How can this have happened without an outcry across the world? Here’s the timeline of recent events:

– April 15, 2013: Ms Angelika Werthmann queried the European Parliament’s ability to grant Monsanto rights to own natural plant species derived through conventional breeding (ie, not genetically engineered). The species were cucumbers, broccoli and melons. At the time she did not get any reply.

– June 12, 2013: a Monsanto subsidiary called Seminis was granted patent number EP 1597965 in respect of conventional broccoli. It owns it: it didn’t invent it, but now broccoli belongs to Seminis, and not to the world.

– July 2, 2013: Ms Werthmann finally got her reply from the European Commission’s Mr Barnier – after, of course, Monsanto had had its way. His response was, predictably, favourable to Monsanto.

So there you have it. The Monsanto group of companies now owns, in certain countries, a “plurality of broccoli plants .. . grown in a field of broccoli.” A company can claim a patent over a food plant which already exists, thereby in theory controlling who can sell, swap, save and grow that plant - and how much they pay to do so.

You might recall that earlier this year I wrote in a Green Column about the EU Plant Reproductive Materials Law, which was passed this year and will be enacted into national country laws by 2015 at latest. That law paves the way for the criminalisation of selling, swapping or saving of any seed type which isn’t on a national plant register (yet to be established). Who’s going to own those seed types and patents? Monsanto and its ilk, of course – it’s just fired the first salvo.

Now, it might be tricky for Monsanto to implement its rights, and a number of farmers and gardeners groups have said as much: ‘We’ll just carry on as normal, how would they ever police it?’; ‘We should just grow our own food and avoid buying their damaging pesticides and seeds’; and ‘Why fight Monsanto when we can just buy organic? If we just do our little bit, we’ll win in the end.’

Not so. Local efforts are important – now more so than ever, in fact. Buying and growing good, honest local produce is essential if we’re to support our island’s farmers, and the health of our families.

But if we don’t protest loudly, and at international level, then hard on the heels of that broccoli will be the cucumber and melons they have their eye on.

And whilst the island isn’t part of the EU, many EU directives find their way into our national laws.

Then it could become ‘normal’ for every food plant you can think of, from potatoes to hemp, to be owned and controlled by them, with our tacit permission.

Do you want to live in a world where what you or your local farmer can grow is controlled by companies like Monsanto – not just controversial genetically modified crops, but – following the ‘broccoli precedent’ – conventional plants too?
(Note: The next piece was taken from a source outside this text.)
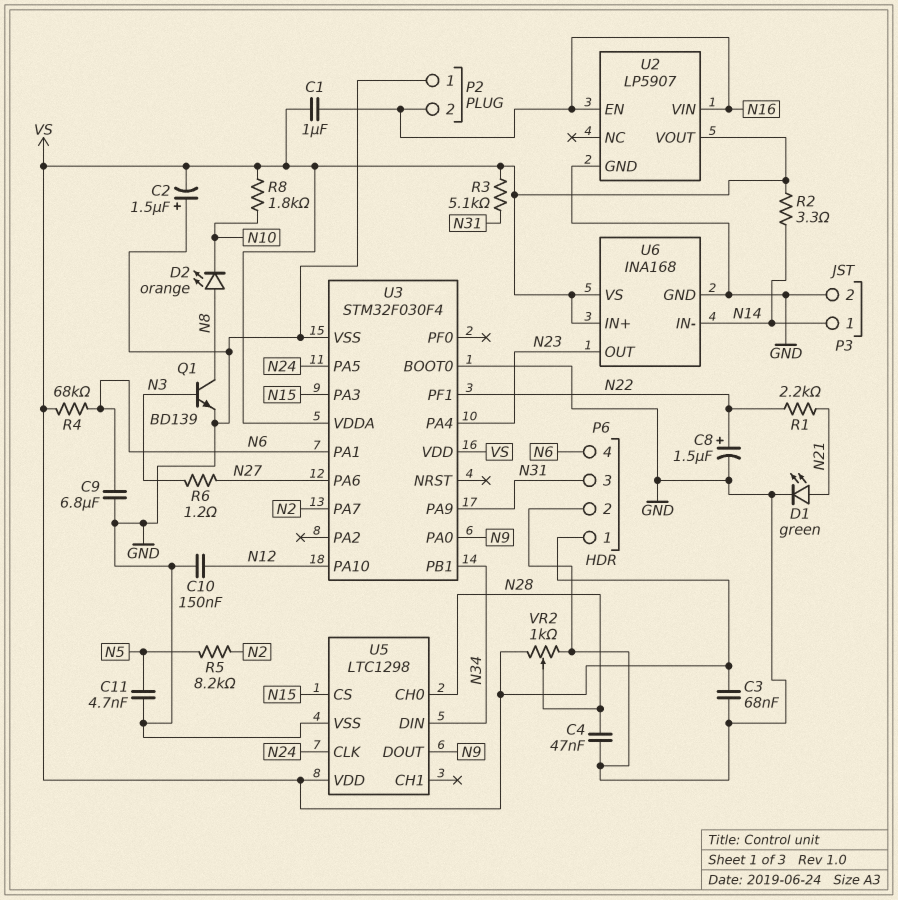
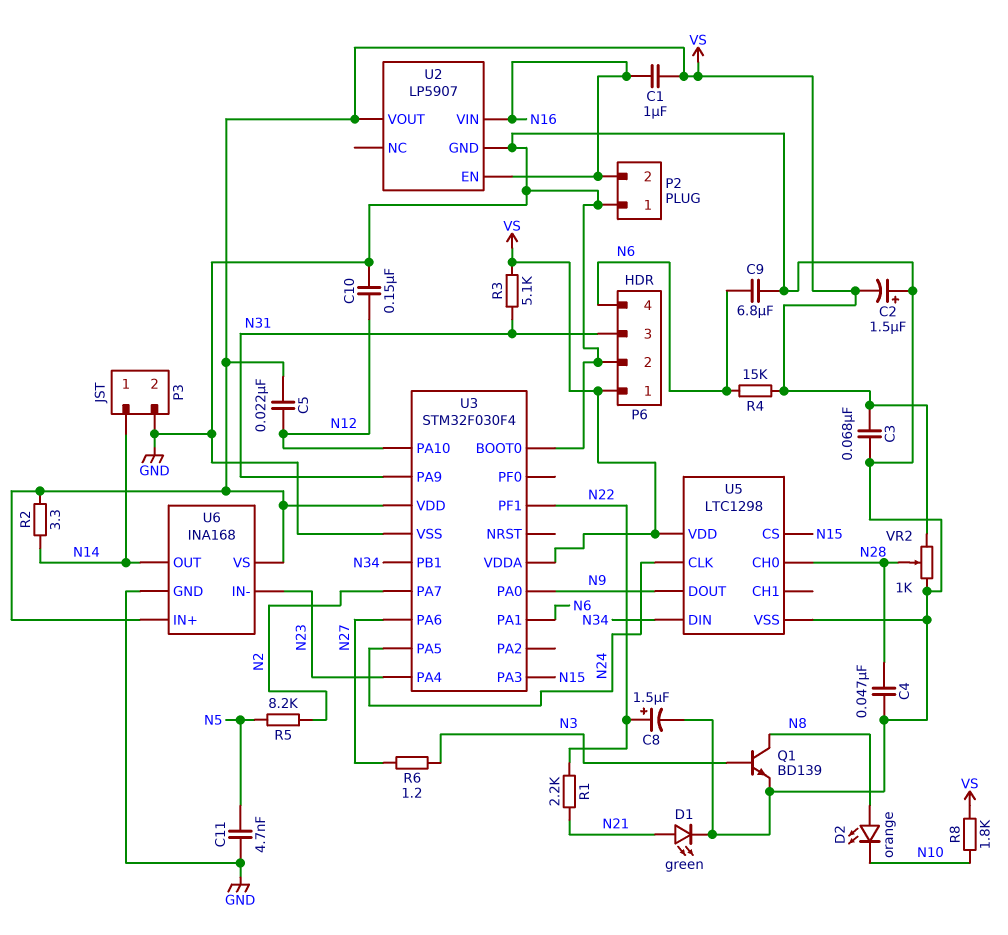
C5: none -> 22nF (N12, VS)
R4: 68k (N6, VS) -> 15k (N6, VS)
U6 pin IN-: N14 -> N23
U6 pin OUT: N23 -> N14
Do you want to see the end of local and ‘heirloom’ varieties? No, me neither.

I started this piece with a quote from Kissinger. Catherine Bertini, who was head of UN food programmes in 1995, later paraphrased him as follows: ‘Food is power. We use it to change behaviour.’ Sheesh. No joke.

On October 12, 2013, the Manx March Against Monsanto will be reconvening, and we hope you’ll join us.

I hope also that as many readers as possible will take the time to find out more about what’s happening to the world’s, and your personal, food supply. If you don’t like what you’re seeing, share the news. Write letters, join campaigns, sell your shares in those companies. Do the ‘small stuff’ by living well – but if you care about your future, and that of your children, now’s the time to get involved with the big stuff too.

You’re not insignificant, your voice counts, every letter or email or cry of protest helps. Please use it.